## Text excerpt
>>>>

Real-time Audio Stream (WebSocket)

Access Required: To use this API endpoint, please contact us at contact@memories.ai to enable stream processing features for your account.

This endpoint provides a direct WebSocket proxy to ElevenLabs or AssemblyAI real-time speech-to-text services. Your client connects to our WebSocket gateway, and we transparently forward all frames to/from the upstream provider. You send audio, you receive transcription results — in real time.

When to use this vs /audio-stream/start?

Use this WebSocket endpoint when your client can send audio directly (e.g., browser microphone, mobile app).
Use /audio-stream/start when you have a stream URL (RTMP/RTSP/HLS) and want the server to pull and process it for you.

Pricing (varies by provider):

Provider	Rate	Per minute
AssemblyAI	$0.15/hour	$0.0025
ElevenLabs	$0.39/hour	$0.0065

Billed every 5 seconds of audio streamed through the WebSocket connection.

Connection

wss://mavi-backend.memories.ai/serve/ws/v2/audio-stream
  ?provider=elevenlabs
  &api_key=sk-mai-xxx
  &model_id=scribe_v2_realtime
  &language_code=en

Parameter	Required	Description
provider	Yes	`elevenlabs` or `assemblyai`
api_key	Yes	Your API V2 Key (can also be sent via `Authorization` header)
other params	No	All additional query parameters are forwarded to the upstream provider

Authentication

Two options (pick one):

Query parameter: ?api_key=sk-mai-xxx
HTTP header: Authorization: sk-mai-xxx (sent during WebSocket handshake)

Error Codes during Handshake

HTTP Status	Reason
401	Missing or invalid `api_key`
403	User not authorized for stream processing
400	Missing or invalid `provider` parameter

Provider-Specific Parameters

ElevenLabs

All parameters are passed as URL query strings and forwarded to wss://api.elevenlabs.io/v1/speech-to-text/realtime.

Parameter	Type	Default	Description
model_id	string	scribe_v2_realtime	Model to use for transcription
language_code	string	-	ISO language code (e.g., `en`, `zh`)
tag_audio_events	boolean	false	Tag audio events like music, laughter
num_speakers	integer	-	Expected number of speakers
diarize	boolean	false	Enable speaker diarization
enable_logging	boolean	false	Enable server-side logging
inactivity_timeout	integer	-	Session timeout in seconds when no audio is received

Audio format: Send audio as JSON text frames:

{
  "message_type": "input_audio_chunk",
  "audio_base_64": "<base64-encoded PCM audio>",
  "commit": false,
  "sample_rate": 16000
}

End session: Send a commit message:

{
  "message_type": "input_audio_chunk",
  "audio_base_64": "",
  "commit": true
}

AssemblyAI

All parameters are passed as URL query strings and forwarded to wss://streaming.assemblyai.com/v3/ws.

<<<<

## Source information
>>>>

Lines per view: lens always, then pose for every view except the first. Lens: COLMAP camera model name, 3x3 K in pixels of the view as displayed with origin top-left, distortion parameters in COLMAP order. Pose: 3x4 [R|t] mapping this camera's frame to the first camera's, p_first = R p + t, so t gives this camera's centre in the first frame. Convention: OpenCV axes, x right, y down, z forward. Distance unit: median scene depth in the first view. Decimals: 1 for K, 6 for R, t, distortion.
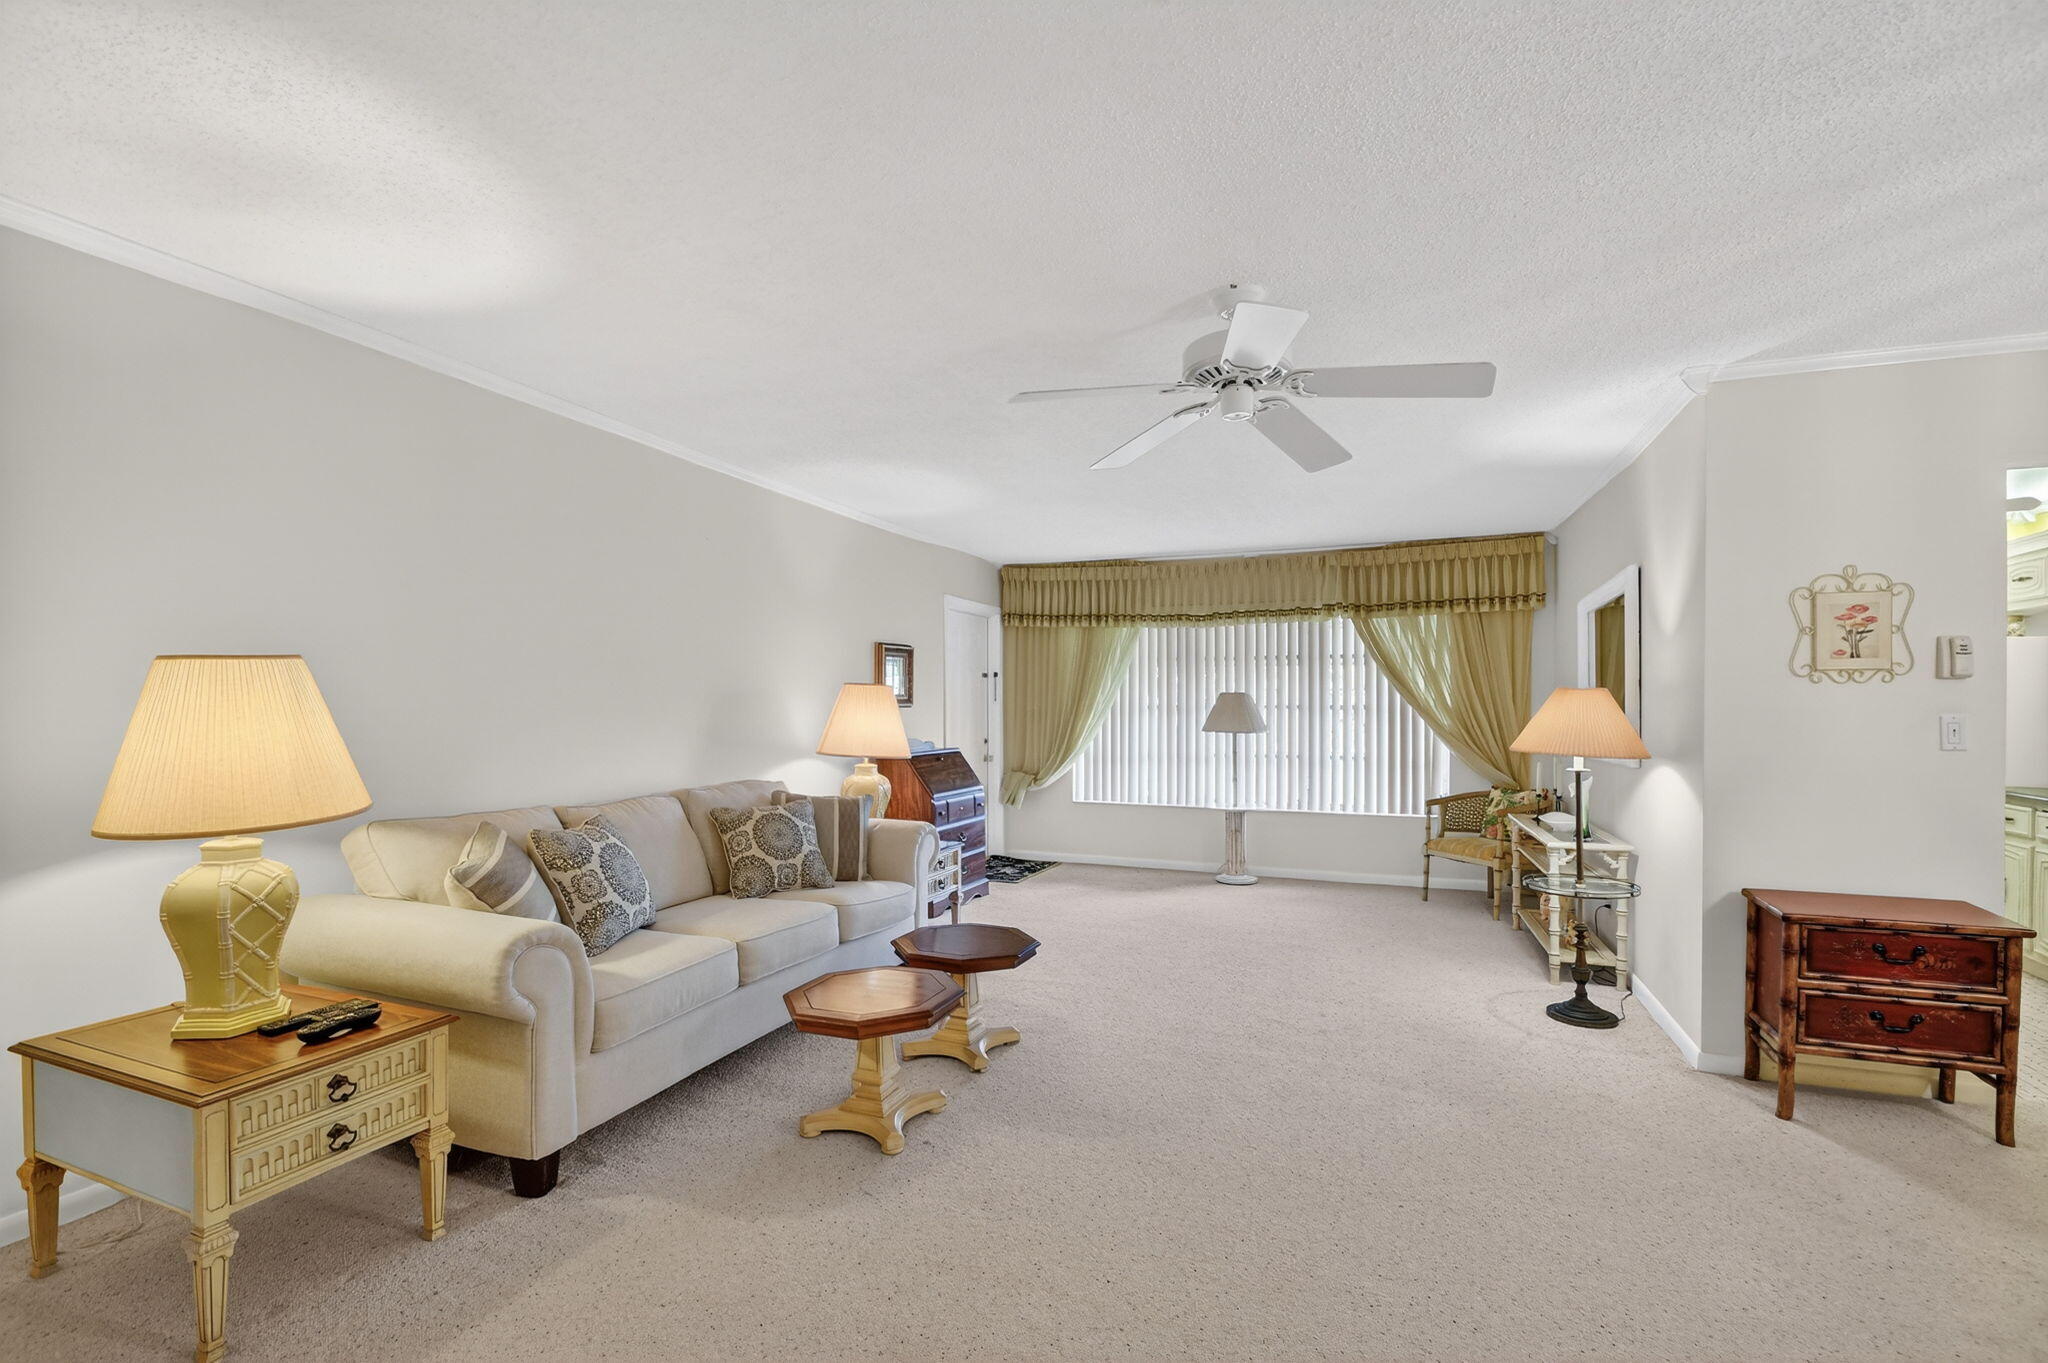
lens RADIAL K [[898.1, 0, 1034.4], [0, 898.1, 708.7], [0, 0, 1]] dist [0.011469, -0.014759]
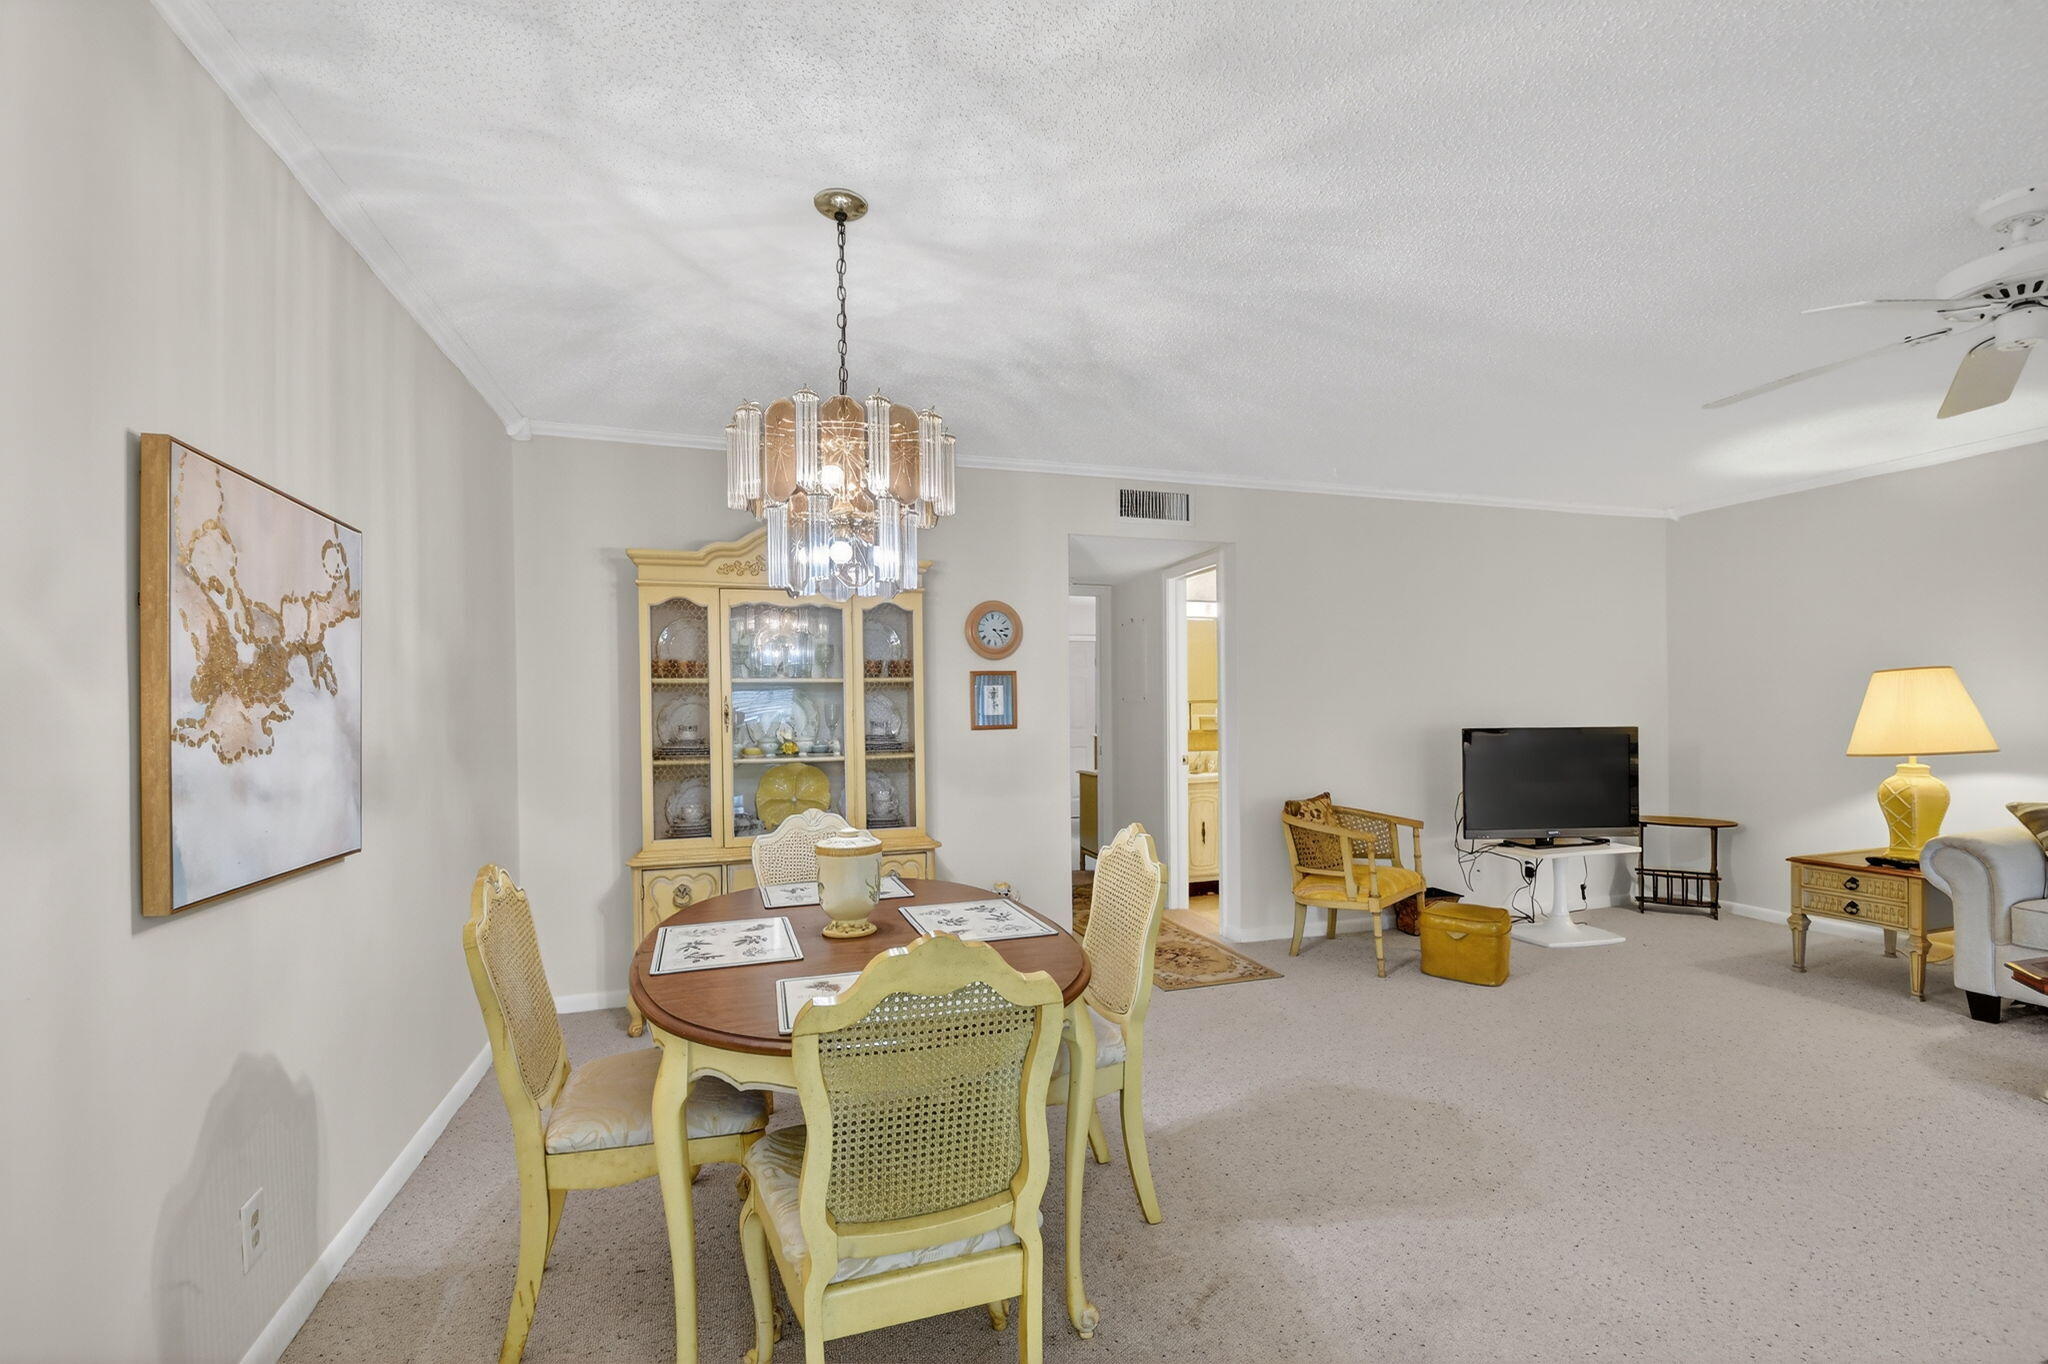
lens RADIAL K [[898.1, 0, 1032.4], [0, 898.1, 710.3], [0, 0, 1]] dist [0.011469, -0.014759]
pose [[-0.773269, 0.006736, -0.634042, 0.923631], [0.006083, 0.999976, 0.003205, 0.005506], [0.634048, -0.001378, -0.773292, 0.659133]]
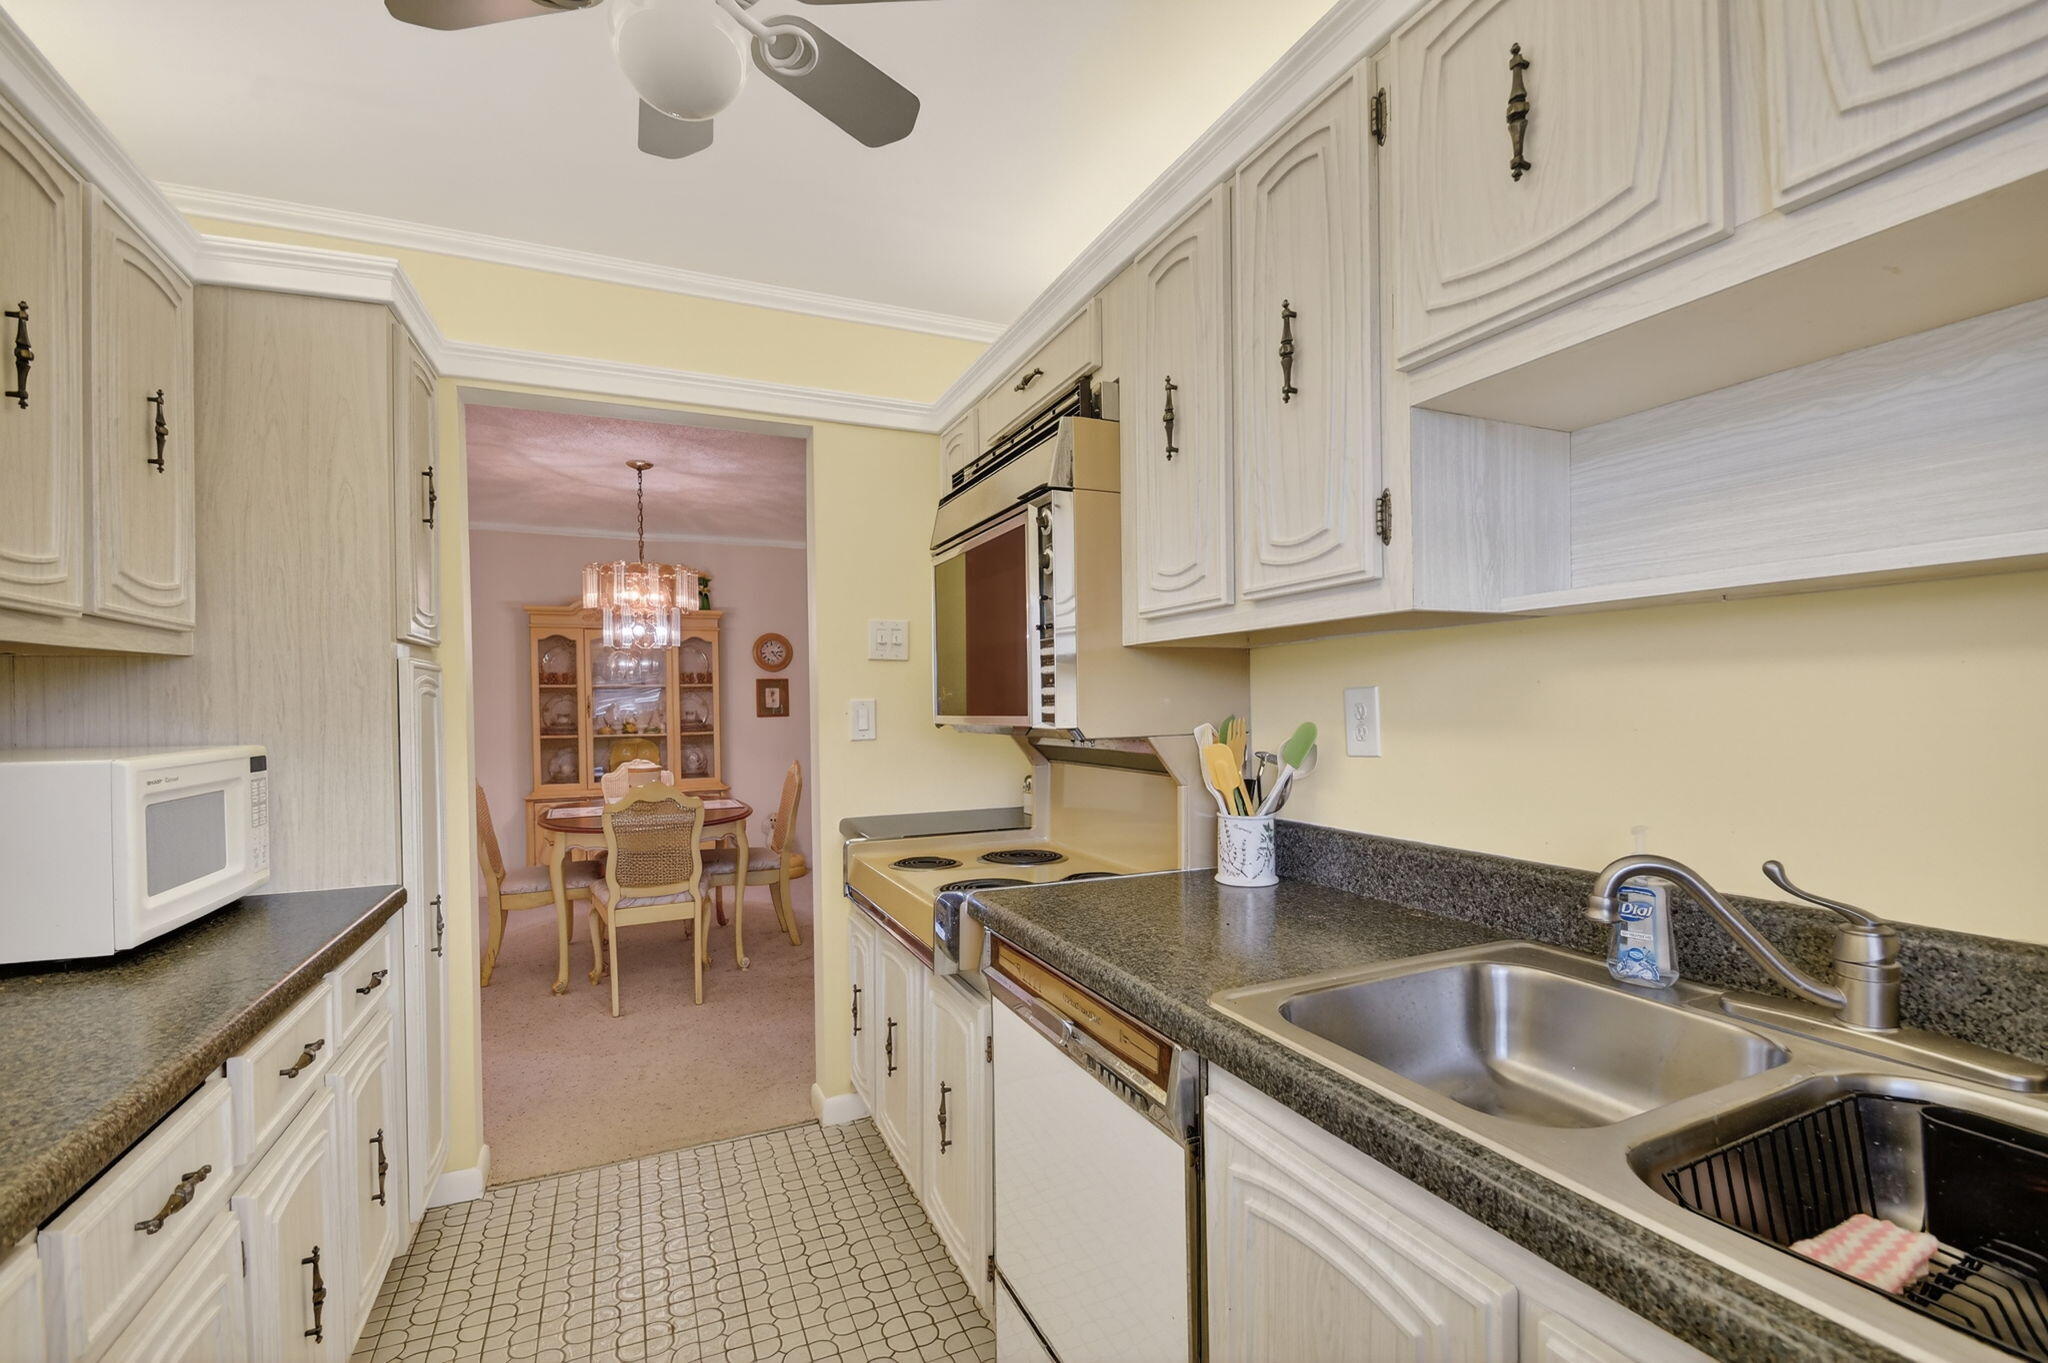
lens RADIAL K [[898.1, 0, 1029.1], [0, 898.1, 709.1], [0, 0, 1]] dist [0.011469, -0.014759]
pose [[-0.696805, 0.009076, -0.717203, 1.132255], [0.007028, 0.999958, 0.005827, 0.010786], [0.717226, -0.000980, -0.696840, 1.279756]]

<<<<

According to the WebSocket audio stream documentation, how often is usage billed?

Every 5 seconds of audio streamed through the WebSocket connection.